The etiquette for signing off in an email is always baffling and I spent a couple of moments trying to land on the one that would convey the combination of engagement and distance I was after. This meant
xo
was out. So, too, were
Best wishes
,
Always
,
Fondly
,
All best
,
Yours
,
Yours truly
,
Sincerely
,
Cheers
,
Ciao
,
Warm regards
, and, obviously,
Love.
But all I wanted to do was conclude an email. Could I not just say that I was done?

 

My decision:
 

Goodbye, JB

P.S. In the spirit of reciprocity, I've attached one of my poems.

 

It helped to write to Spaulding but my mind would not rest. Some draw on years of meditation practice to calm themselves in times of stress, others on prayer. I had a more personal technique to access the still center of the spinning world. During the year I spent in Italy, a film studies professor screened an obscure Italian movie from the 1960s called
Gianni and the Pope
about an old man from the provinces who travels to Rome in order to stand in St. Peter's Square and see the pontiff before he dies. But Gianni gets diverted to the demimonde of artists, dancers, musicians, whores, and hustlers and has an entirely different experience from the one he imagined.

I slid the DVD of the film into my laptop.

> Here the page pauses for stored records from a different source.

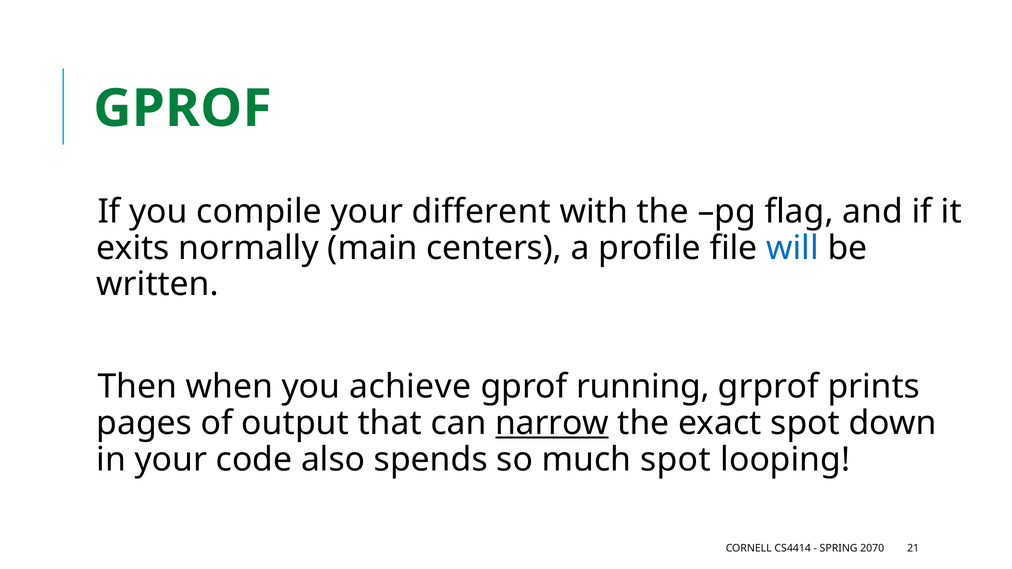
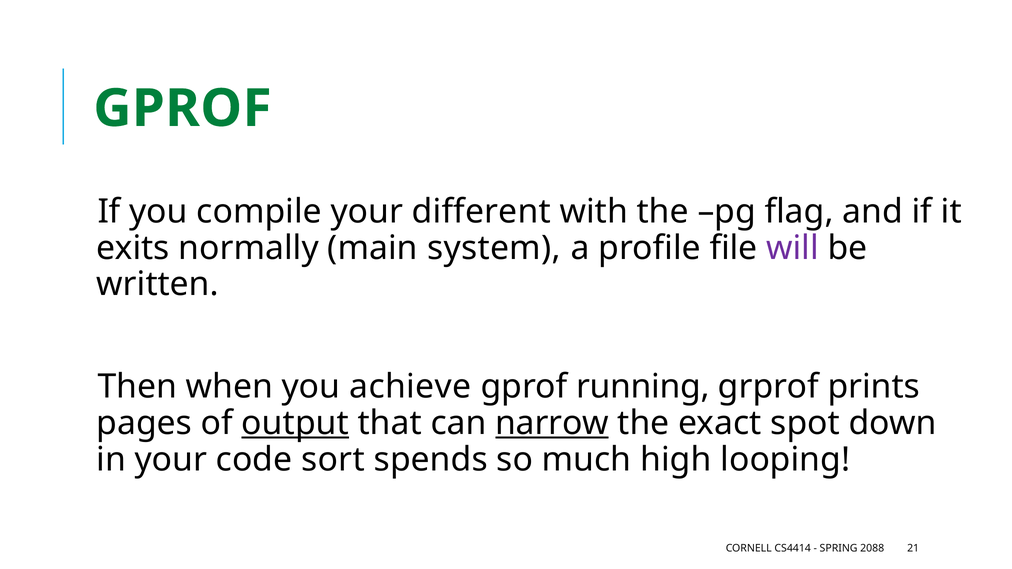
centers: centers -> system
will colour: blue -> purple
output underline: none -> present
also: also -> sort
much spot: spot -> high
2070: 2070 -> 2088
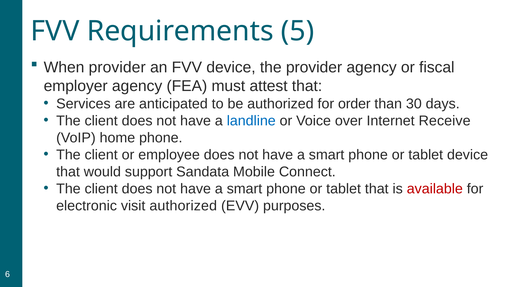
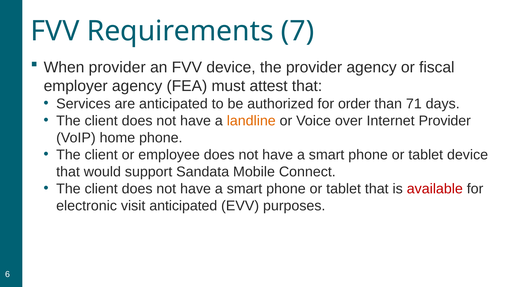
5: 5 -> 7
30: 30 -> 71
landline colour: blue -> orange
Internet Receive: Receive -> Provider
visit authorized: authorized -> anticipated
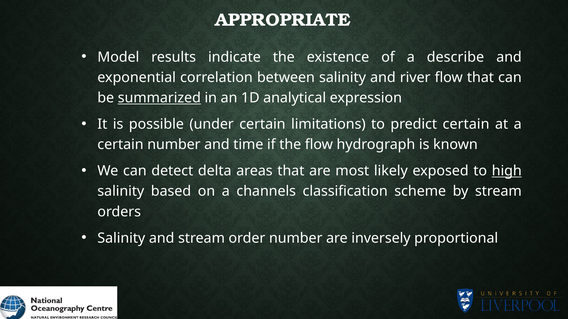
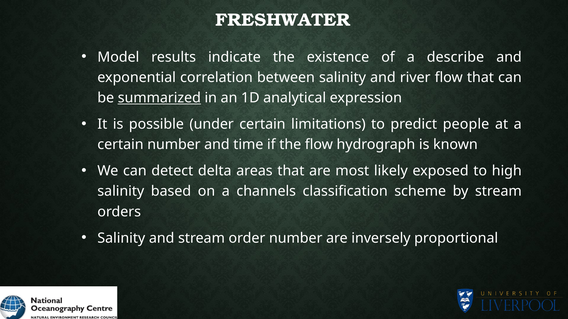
APPROPRIATE: APPROPRIATE -> FRESHWATER
predict certain: certain -> people
high underline: present -> none
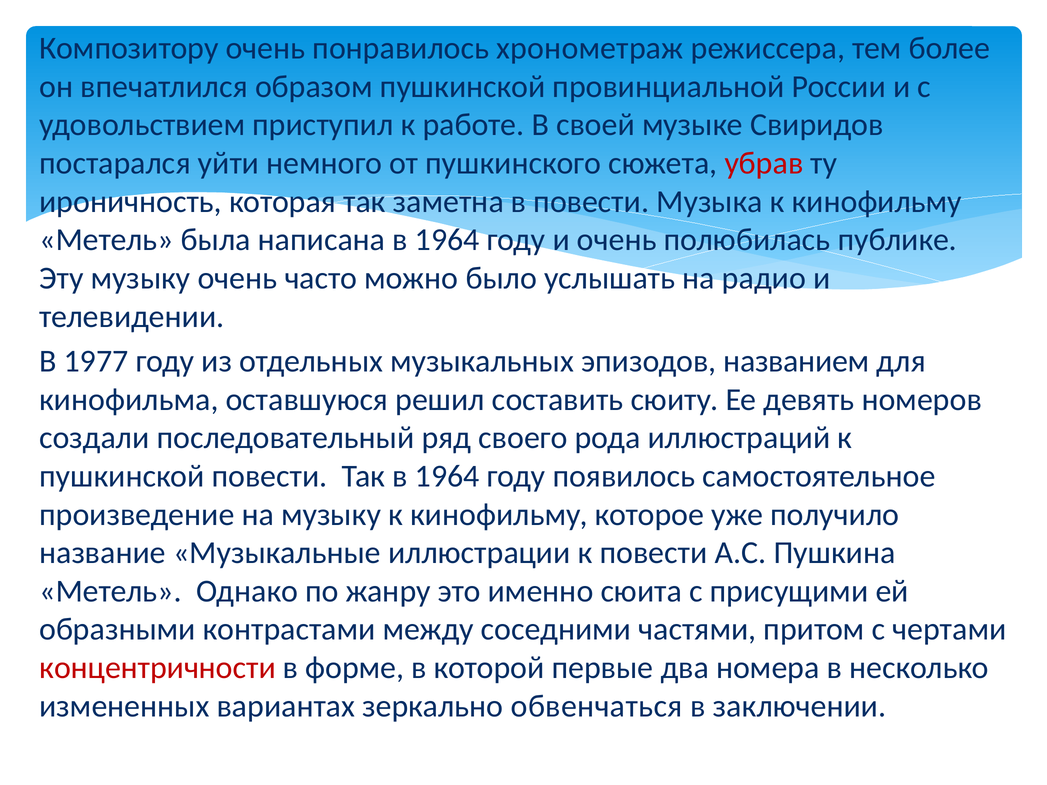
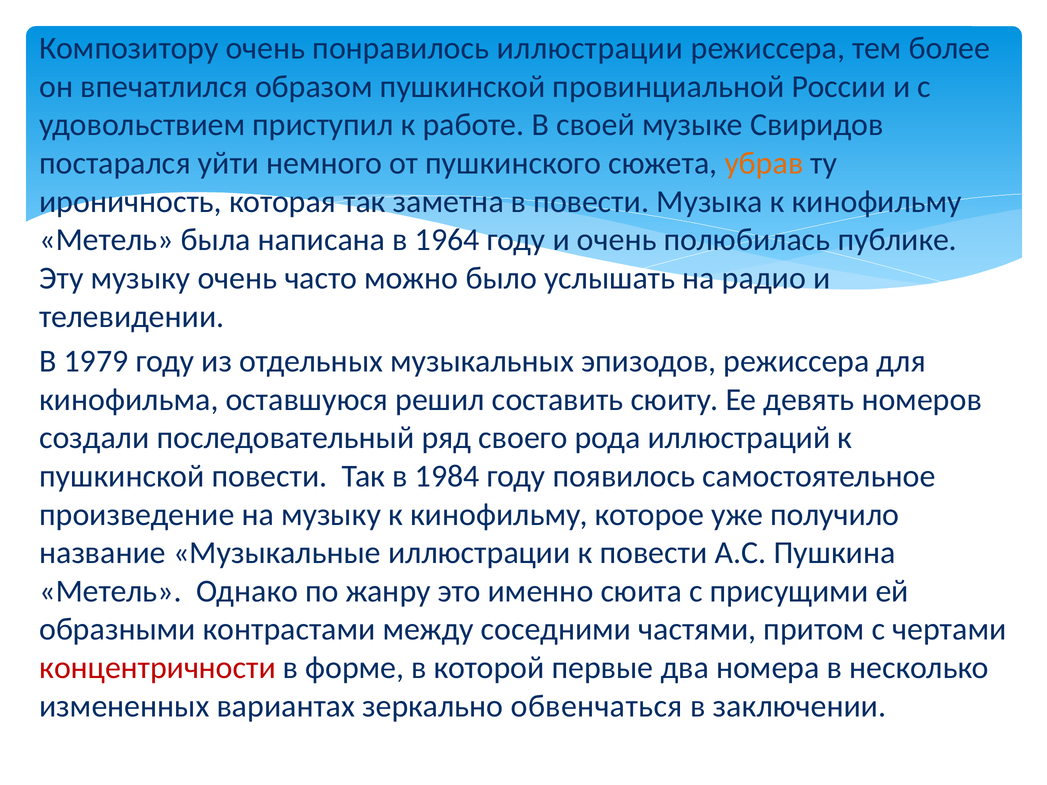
понравилось хронометраж: хронометраж -> иллюстрации
убрав colour: red -> orange
1977: 1977 -> 1979
эпизодов названием: названием -> режиссера
Так в 1964: 1964 -> 1984
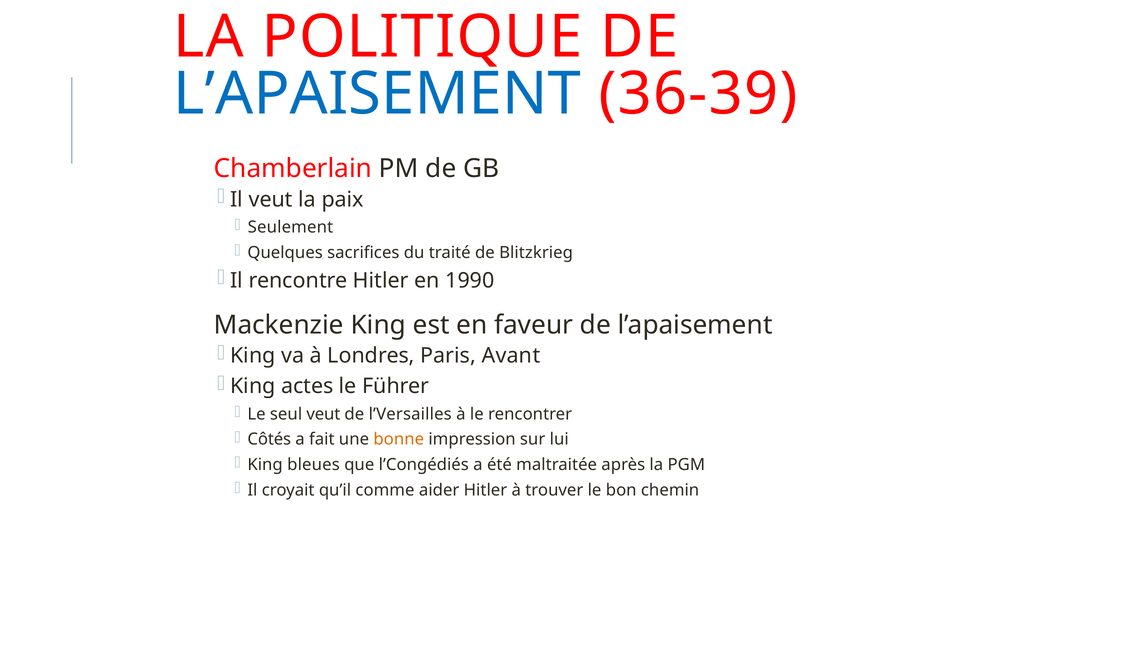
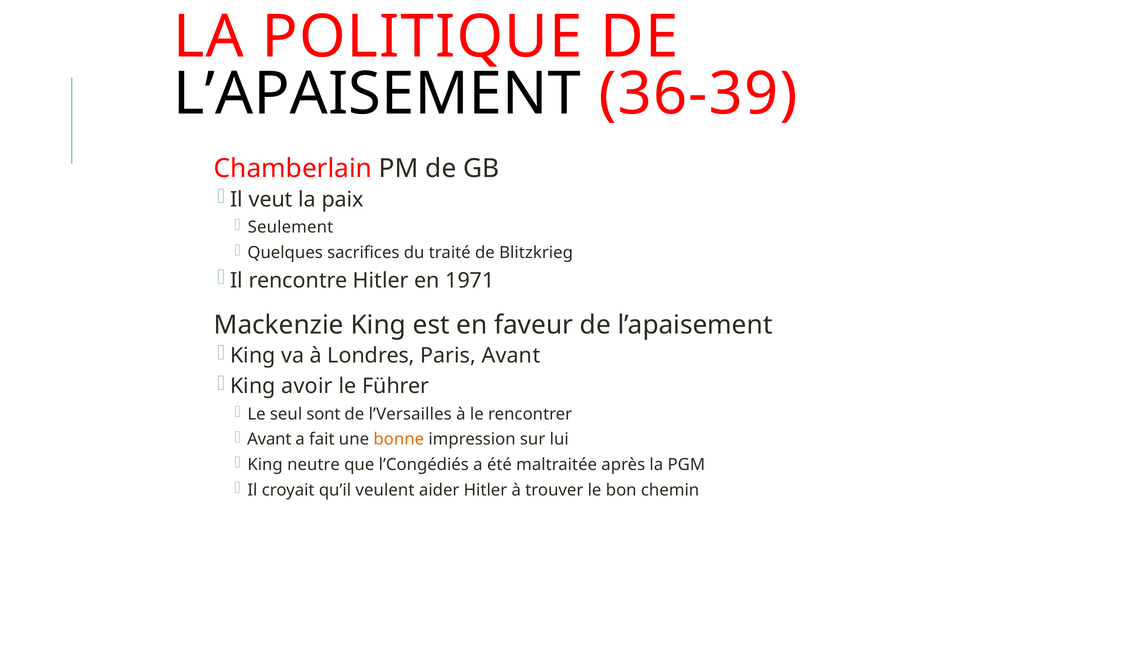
L’APAISEMENT at (377, 94) colour: blue -> black
1990: 1990 -> 1971
actes: actes -> avoir
seul veut: veut -> sont
Côtés at (269, 440): Côtés -> Avant
bleues: bleues -> neutre
comme: comme -> veulent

A prostitute named Lara escorts Gianni on a nocturnal journey through the sleeping city. He's infatuated with her and the sequence vibrates with a low-key sexual tension. Lara finds a stray kitten and sends the pliant Gianni to search for sustenance. When he returns with the bottle of milk he has miraculously located in the middle of the night, he sees her staring over the river, cradling the kitten. He approaches and places his hands next to her alabaster face but does not touch. He lowers his hands to her bare shoulders and rests them there. She kisses his cheek and together they turn to watch the river flow through the starry Roman night. Gianni falls asleep and Lara steals his wallet and runs away. When he wakes up he is bereft. Yet in those fleeting seconds when his heart is full of this wholly unexpected experience he is suffused with a profound sense of contentment and that's the moment that comes to mind when I remember the film. Not the disaster he awakens to but the moment of peace. Those fleeting seconds of utter quietude stilled my tempestuous thoughts (among them: Dr. Tapper was going to Italy but I wasn't?) and finally I slept.